Le bétail volé est facile à trafiquer car il peut être déguisé en marchandise légale. Gumba dit que les «seigneurs du bétail» recrutent et arment les guerriers ruraux pour voler le bétail à vendre aux abattoirs dans les villes ou traverser les pays voisins où ils vendent le bétail. Étant donné que la plupart des pays de la région ne disposent pas de lois spécifiques imposant d’identifier la source du bétail dans les abattoirs, la viande de boucherie entre alors sur le marché légitime.

Cependant, les autorités de la région ne semblent pas considérer le vol de bétail comme un crime grave. L’incapacité des systèmes de sécurité et de justice à s’adapter à la menace signifie qu’elle peut s’étendre à de nouvelles zones géographiques et créer de nouveaux cartels du crime organisé.

Le bétail est un pilier agricole et culturel pour des millions de pasteurs nomades africains. L’impact du vol de bétail sur les communautés marginalisées est grave. Elle prive les gens de leurs moyens de subsistance et aggrave la pauvreté. Ce sont souvent les soutiens de famille qui sont blessés ou tués lors de raids, alimentant les griefs communaux et les attaques de vengeance.

Les régions de l’Afrique de l’Est et de la Corne n’ont pas de cadre politique ou juridique commun pour faire face à la crise, et l’absence d’unités de police anti-vol dans certains pays rend les communautés vulnérables aux voleurs armés.

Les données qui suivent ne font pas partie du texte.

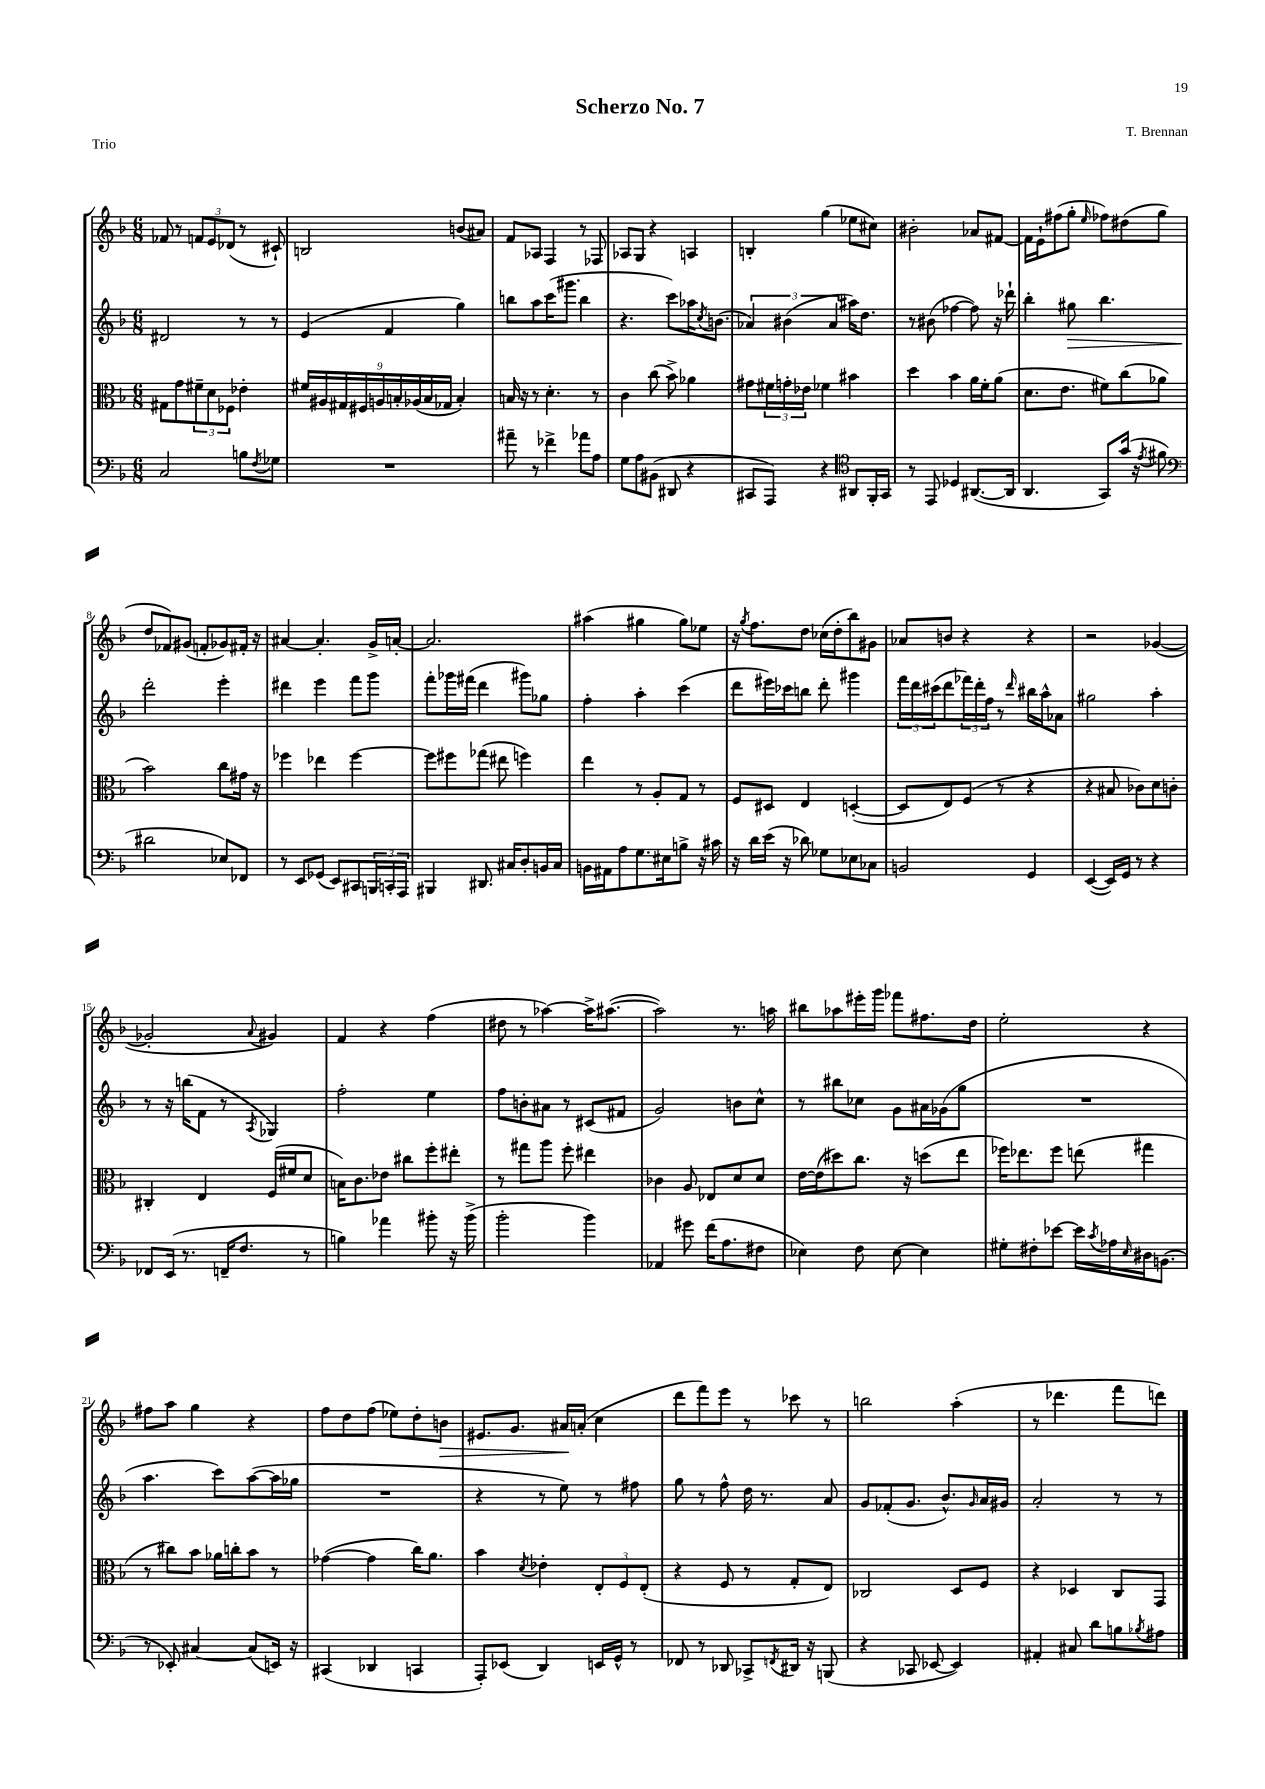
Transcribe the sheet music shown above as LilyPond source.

\header { title = "Scherzo No. 7" composer = "T. Brennan" piece = "Trio" }
<<
\new StaffGroup <<
\new Staff = "s0" {
    \clef treble \key f \major \numericTimeSignature \time 6/8
    fes'8 r8 \tuplet 3/2 { f'8 e'8 des'8( } r8 cis'8-!) |
    b2 b'8( ais'8) |
    f'8 aes8 f4 r8 fes8 |
    aes8 g8 r4 a4 |
    b4-. g''4( ees''8 cis''8) |
    bis'2-. aes'8 fis'8~ |
    fis'16 e'16-! fis''8( g''8-. \grace { e''16 } fes''8) dis''8( g''8 |
    d''8 fes'8) gis'8( f'8-. ges'8) fis'16-. r16 |
    ais'4~ ais'4.-. g'16-> a'16~-. |
    a'2. |
    ais''4( gis''4 gis''8) ees''8 |
    r16 \acciaccatura { g''8 } f''8. d''8 ces''16( d''16-. bes''8) gis'8 |
    aes'8 b'8 r4 r4 |
    r2 ges'4~( |
    ges'2-. \appoggiatura { a'8 } gis'4) |
    f'4 r4 f''4( |
    dis''8 r8 aes''4~) aes''16-> ais''8.~( |
    ais''2) r8. a''16 |
    bis''8 aes''8 eis'''16-. g'''16 fes'''8 fis''8. d''16 |
    e''2-. r4 |
    fis''8 a''8 g''4 r4 |
    f''8 d''8 f''8( ees''8) d''8-. b'8\> |
    eis'8. g'8. ais'16\! a'16-.( c''4 |
    d'''8 f'''8) e'''8 r8 ces'''8 r8 |
    b''2 a''4-.( |
    r8 des'''4. f'''8 d'''8) \bar "|." |
}
\new Staff = "s1" {
    \clef treble \key f \major \numericTimeSignature \time 6/8
    dis'2 r8 r8 |
    e'4( f'4 g''4) |
    b''8 a''8 c'''16( gis'''8. b''4 |
    r4. c'''8) aes''16 \acciaccatura { c''8 } b'8.( |
    \tuplet 3/2 { aes'4) bis'4( aes'4 } ais''16) d''8. |
    r8 bis'8( fes''4~ fes''8) r16 des'''16-! |
    bes''4-. gis''8\> bes''4. |
    d'''2-.\! e'''4-. |
    dis'''4 e'''4 f'''8 g'''8 |
    f'''8-. ges'''16 fis'''16( d'''4 gis'''8) ges''8 |
    f''4-. a''4-. c'''4( |
    d'''8 eis'''16) ces'''16 b''8 d'''8-. gis'''4 |
    \tuplet 3/2 { f'''16 d'''16 cis'''16( } d'''8 \tuplet 3/2 { fes'''16) d'''16-. f''16 } r8 \grace { d'''16 } bis''16 a''16-^ aes'8 |
    gis''2 a''4-. |
    r8 r16 b''16( f'8 r8 \acciaccatura { a8 } ges4) |
    f''2-. e''4 |
    f''8 b'8-. ais'8 r8 cis'8( fis'8 |
    g'2) b'8 c''8-^ |
    r8 bis''8 ces''8 g'8 ais'16 ges'16( g''8 |
    R2. |
    a''4. c'''8) a''8~( a''16 ges''16 |
    R2. |
    r4 r8 e''8) r8 fis''8 |
    g''8 r8 f''8-^ d''16 r8. a'8 |
    g'8 fes'8-.( g'8. bes'8.-^) \grace { g'16 } a'16 gis'16 |
    a'2-. r8 r8 \bar "|." |
}
\new Staff = "s2" {
    \clef alto \key f \major \numericTimeSignature \time 6/8
    gis8 g'8 \tuplet 3/2 { fis'8-- d'8 fes8 } ees'4-. |
    \tuplet 9/8 { fis'16 ais16 gis16 fis16 a16 b16-. aes16( b16 ges16 } b4-.) |
    b16 r16 r8 d'4.-. r8 |
    c'4 c''8( bes'8->) aes'4 |
    gis'8 \tuplet 3/2 { fis'16 g'16-. ees'16 } fes'4 bis'4 |
    d''4 bes'4 a'16 f'16-. a'8( |
    d'8. e'8. fis'8) c''8( aes'8 |
    bes'2) c''8 gis'16 r16 |
    fes''4 ees''4 fes''4~ |
    fes''8 fis''8 ges''8( eis''8 f''4) |
    e''4 r8 a8-. g8 r8 |
    f8 dis8 e4 d4~-.( |
    d8 e8) f8( r8 r4 |
    r4 bis8 ces'8) d'8 c'8-. |
    cis4-. e4 f16( fis'16 d'8 |
    b16) c'8. ees'8 cis''8 f''8-. eis''8-. |
    r8 gis''8 a''8 f''8-. eis''4 |
    ces'4 a8 ees8 d'8 d'8 |
    e'16~ e'16( dis''8) c''8. r16 d''8( e''8 |
    fes''16) ees''8. fes''8 e''8( gis''4 |
    r8 cis''8) bes'8 aes'16 c''16-. bes'8 r8 |
    ges'4~( ges'4 c''16) a'8. |
    bes'4 \acciaccatura { d'8 } ees'4-. \tuplet 3/2 { e8-. f8 e8-.( } |
    r4 f8 r8 g8-. e8) |
    ces2 d8 f8 |
    r4 des4 c8 g,8 \bar "|." |
}
\new Staff = "s3" {
    \clef bass \key f \major \numericTimeSignature \time 6/8
    c2 b8 \acciaccatura { f8 } ges8 |
    R2. |
    ais'8-- r8 fes'4-> aes'8 a8 |
    g8 a8 bis,8( dis,8 r4 |
    cis,8 a,,8) r4 \clef tenor ais,8 f,16-. g,16 |
    r8 e,8 des4 ais,8.~( ais,16 |
    a,4. g,8) g'16( r16 \acciaccatura { e'8 } fis'8 |
    \clef bass dis'2 ees8) fes,8 |
    r8 e,8 ges,8( e,8) cis,8 \tuplet 3/2 { b,,16 c,16-. a,,16 } |
    bis,,4 dis,8. cis16 d8-. b,16 cis16 |
    b,16 ais,16 a8 g8. eis16 b8-> r16 cis'16 |
    r16 d'16 e'16( r16 des'8) ges8 ees8 ces8 |
    b,2 g,4 |
    e,4~( e,16) g,16 r8 r4 |
    fes,8 e,16( r8. f,16-- f8. r8 |
    b4) aes'4 bis'8-. r16 bis'16->( |
    bes'2-. bes'4) |
    aes,4 gis'8 f'16( a8. fis8 |
    ees4) f8 ees8~ ees4 |
    gis8-. fis8-. ees'8~ ees'16 \acciaccatura { c'8 } aes16 \grace { e16 } dis16 b,8.( |
    r8 ees,8-.) cis4~ cis8( e,16) r16 |
    cis,4( des,4 c,4 |
    a,,8-.) ees,8( d,4) e,16 g,16-^ r8 |
    fes,8 r8 des,8 ces,8-> \acciaccatura { f,8 } dis,16 r16 b,,8( |
    r4 ces,8 ees,8~ ees,4) |
    ais,4-. cis8 d'8 b8 \acciaccatura { bes8 } ais8 \bar "|." |
}
>>
>>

Les zones les plus touchées par le vol de bétail se caractérisent par un sous-développement, des structures de sécurité insuffisantes et une présence gouvernementale limitée. Jusqu’à présent, les réponses nationales ont été caractérisées par l’inaction, la force aveugle ou des initiatives de désarmement inefficaces.

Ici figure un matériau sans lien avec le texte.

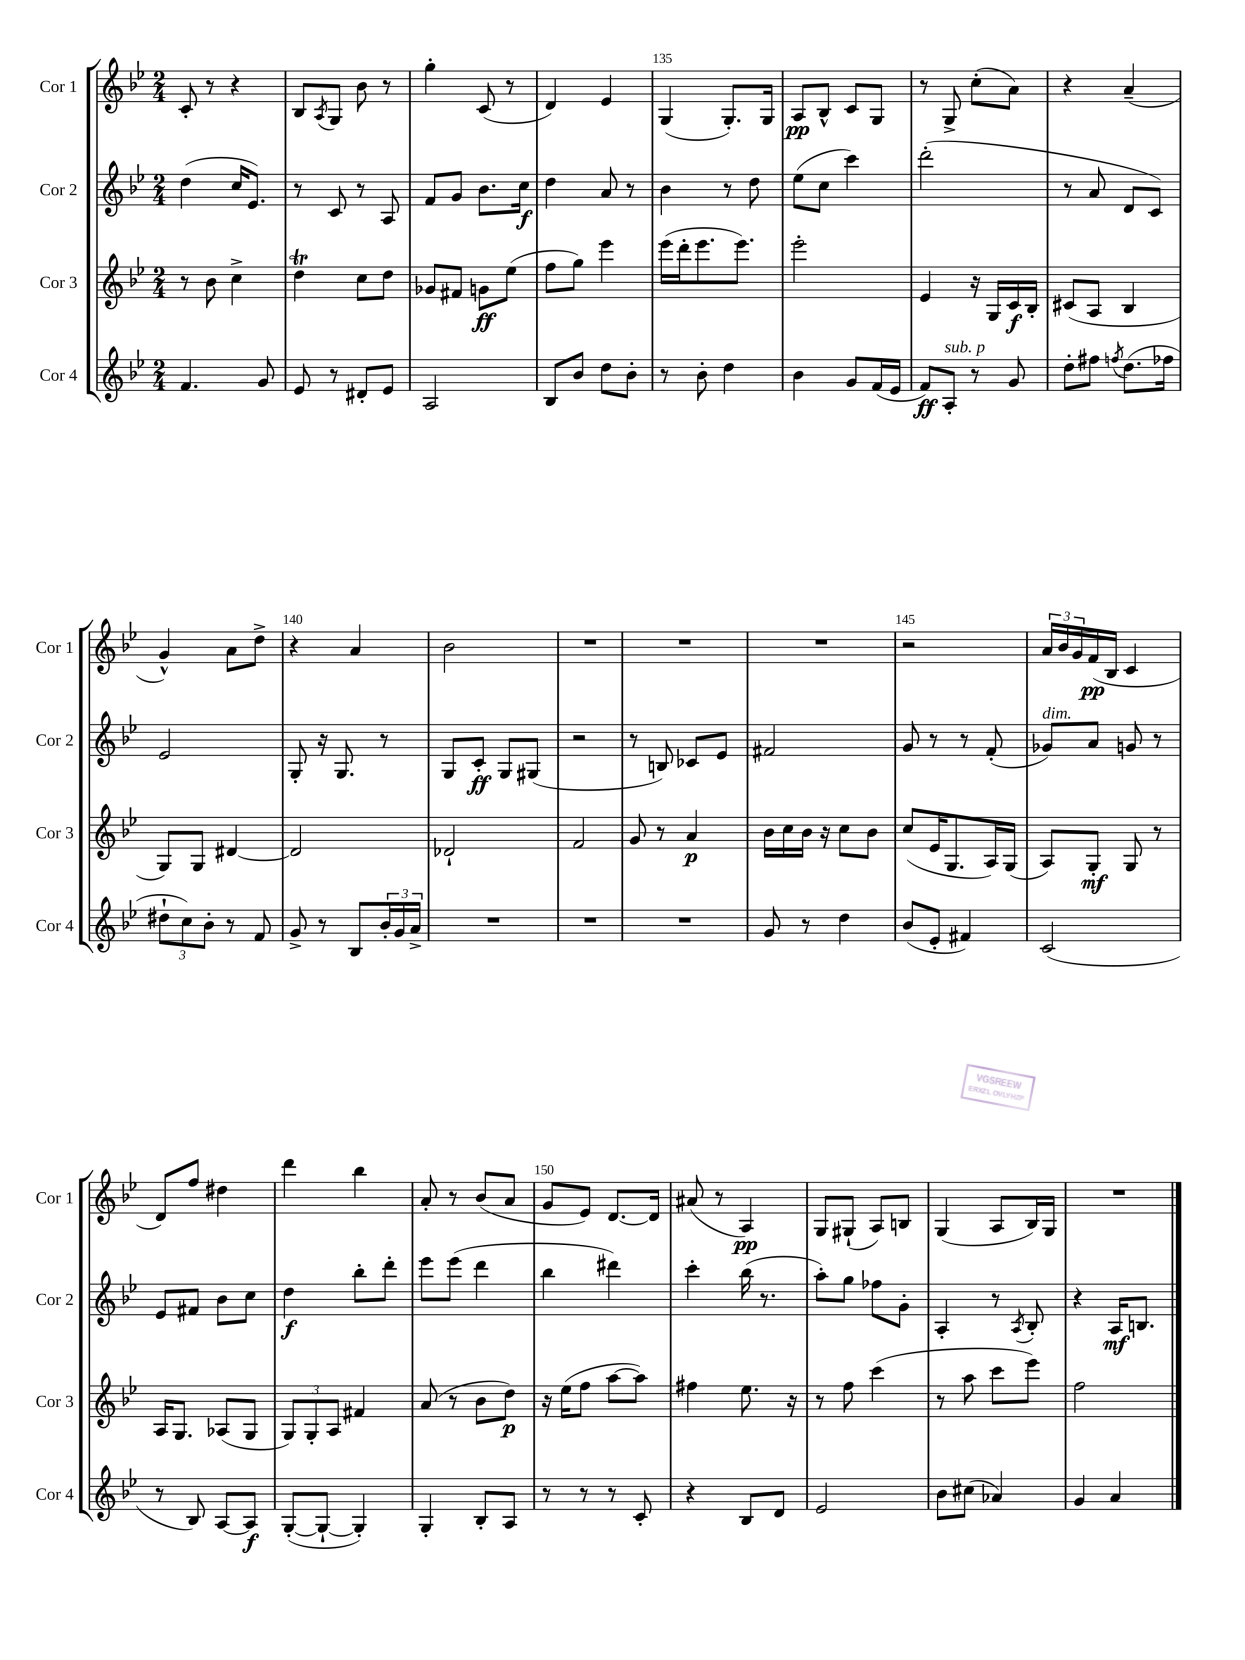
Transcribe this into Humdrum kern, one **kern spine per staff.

En 2008, l’Organisation de coopération des chefs de police de l’Afrique de l’Est (EAPCCO) a franchi une étape importante dans l’adoption du Protocole sur la prévention, la lutte et l’éradication du vol de bétail en Afrique de l’Est. Il vise à harmoniser la législation entre les 13 États membres de l’EAPCCO et à adopter des systèmes d’identification du bétail. Le protocole ne peut cependant pas encore être mis en œuvre, car un seul pays – l’Ouganda – l’a ratifié.

L’ENACT a exhorté les gouvernements à criminaliser le vol de bétail, à ratifier le protocole EAPCCO, à accroître la coopération transfrontalière et à impliquer les communautés dans la recherche de solutions. Le commerce du bétail a également besoin de plus d’innovation technologique et de contrôle gouvernemental, ont découvert les chercheurs.